→ **ASSIGNED TASK**
What you give must be exactly the lines of the material from the first through the line that contains "potted plant: present [890,824,1052,1252]", inclusive, and no others.

→ **MATERIAL SUPPLIED**
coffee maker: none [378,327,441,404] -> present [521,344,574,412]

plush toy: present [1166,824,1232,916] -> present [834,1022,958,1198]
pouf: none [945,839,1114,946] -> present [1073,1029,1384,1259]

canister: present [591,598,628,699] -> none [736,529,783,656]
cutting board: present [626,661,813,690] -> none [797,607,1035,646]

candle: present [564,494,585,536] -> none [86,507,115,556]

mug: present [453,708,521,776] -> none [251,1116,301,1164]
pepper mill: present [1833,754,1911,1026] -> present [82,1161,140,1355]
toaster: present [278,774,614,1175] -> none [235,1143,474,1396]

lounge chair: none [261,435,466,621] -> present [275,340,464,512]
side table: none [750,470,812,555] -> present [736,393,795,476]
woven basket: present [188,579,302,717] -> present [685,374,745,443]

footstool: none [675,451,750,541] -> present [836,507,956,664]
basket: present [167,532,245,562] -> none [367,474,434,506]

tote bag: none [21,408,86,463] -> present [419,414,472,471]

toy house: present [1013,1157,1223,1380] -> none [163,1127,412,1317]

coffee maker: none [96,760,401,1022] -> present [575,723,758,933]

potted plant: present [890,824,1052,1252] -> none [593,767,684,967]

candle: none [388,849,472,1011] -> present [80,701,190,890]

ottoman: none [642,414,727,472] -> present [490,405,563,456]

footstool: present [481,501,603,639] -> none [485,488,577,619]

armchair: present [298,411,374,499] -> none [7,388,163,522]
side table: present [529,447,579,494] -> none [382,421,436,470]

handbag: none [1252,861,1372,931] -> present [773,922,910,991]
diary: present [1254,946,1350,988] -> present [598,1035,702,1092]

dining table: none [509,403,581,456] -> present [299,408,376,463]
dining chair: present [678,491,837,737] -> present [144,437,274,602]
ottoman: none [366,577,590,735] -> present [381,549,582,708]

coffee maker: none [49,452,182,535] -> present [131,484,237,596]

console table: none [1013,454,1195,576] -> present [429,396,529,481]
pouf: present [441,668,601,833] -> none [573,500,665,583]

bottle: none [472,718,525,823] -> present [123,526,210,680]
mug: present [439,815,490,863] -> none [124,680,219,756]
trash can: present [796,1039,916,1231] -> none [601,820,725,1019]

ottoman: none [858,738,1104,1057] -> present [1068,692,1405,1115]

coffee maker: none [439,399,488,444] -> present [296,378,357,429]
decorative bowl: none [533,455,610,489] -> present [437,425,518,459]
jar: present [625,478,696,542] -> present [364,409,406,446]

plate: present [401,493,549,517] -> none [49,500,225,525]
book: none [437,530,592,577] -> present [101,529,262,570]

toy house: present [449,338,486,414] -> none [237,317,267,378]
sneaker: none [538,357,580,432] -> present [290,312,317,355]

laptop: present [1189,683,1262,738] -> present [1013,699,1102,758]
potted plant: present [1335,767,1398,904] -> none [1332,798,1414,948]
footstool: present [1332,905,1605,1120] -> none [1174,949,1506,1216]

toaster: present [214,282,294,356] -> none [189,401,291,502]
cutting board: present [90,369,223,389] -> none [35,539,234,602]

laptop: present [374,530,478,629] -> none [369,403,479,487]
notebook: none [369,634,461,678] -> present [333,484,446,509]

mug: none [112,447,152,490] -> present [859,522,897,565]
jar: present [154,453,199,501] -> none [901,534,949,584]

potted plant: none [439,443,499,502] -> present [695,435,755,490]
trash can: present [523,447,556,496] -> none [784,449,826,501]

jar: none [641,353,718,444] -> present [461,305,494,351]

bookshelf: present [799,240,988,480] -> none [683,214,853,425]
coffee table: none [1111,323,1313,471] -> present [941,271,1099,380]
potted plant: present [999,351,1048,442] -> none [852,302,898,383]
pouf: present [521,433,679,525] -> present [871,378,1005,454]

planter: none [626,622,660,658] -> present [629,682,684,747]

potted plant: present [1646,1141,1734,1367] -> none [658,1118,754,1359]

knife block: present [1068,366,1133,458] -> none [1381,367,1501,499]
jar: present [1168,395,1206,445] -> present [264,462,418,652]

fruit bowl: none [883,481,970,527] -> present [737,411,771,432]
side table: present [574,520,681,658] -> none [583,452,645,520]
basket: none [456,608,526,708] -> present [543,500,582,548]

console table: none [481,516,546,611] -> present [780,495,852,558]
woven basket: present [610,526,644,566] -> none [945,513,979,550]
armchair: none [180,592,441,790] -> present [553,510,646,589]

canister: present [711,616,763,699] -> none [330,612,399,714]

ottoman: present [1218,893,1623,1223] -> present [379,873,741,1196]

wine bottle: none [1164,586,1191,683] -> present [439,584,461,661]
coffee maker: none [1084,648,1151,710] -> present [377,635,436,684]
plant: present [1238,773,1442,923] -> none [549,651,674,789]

→ **PROBLEM SOLUTION**
coffee maker: none [378,327,441,404] -> present [521,344,574,412]

plush toy: present [1166,824,1232,916] -> present [834,1022,958,1198]
pouf: none [945,839,1114,946] -> present [1073,1029,1384,1259]

canister: present [591,598,628,699] -> none [736,529,783,656]
cutting board: present [626,661,813,690] -> none [797,607,1035,646]

candle: present [564,494,585,536] -> none [86,507,115,556]

mug: present [453,708,521,776] -> none [251,1116,301,1164]
pepper mill: present [1833,754,1911,1026] -> present [82,1161,140,1355]
toaster: present [278,774,614,1175] -> none [235,1143,474,1396]

lounge chair: none [261,435,466,621] -> present [275,340,464,512]
side table: none [750,470,812,555] -> present [736,393,795,476]
woven basket: present [188,579,302,717] -> present [685,374,745,443]

footstool: none [675,451,750,541] -> present [836,507,956,664]
basket: present [167,532,245,562] -> none [367,474,434,506]

tote bag: none [21,408,86,463] -> present [419,414,472,471]

toy house: present [1013,1157,1223,1380] -> none [163,1127,412,1317]

coffee maker: none [96,760,401,1022] -> present [575,723,758,933]

potted plant: present [890,824,1052,1252] -> none [593,767,684,967]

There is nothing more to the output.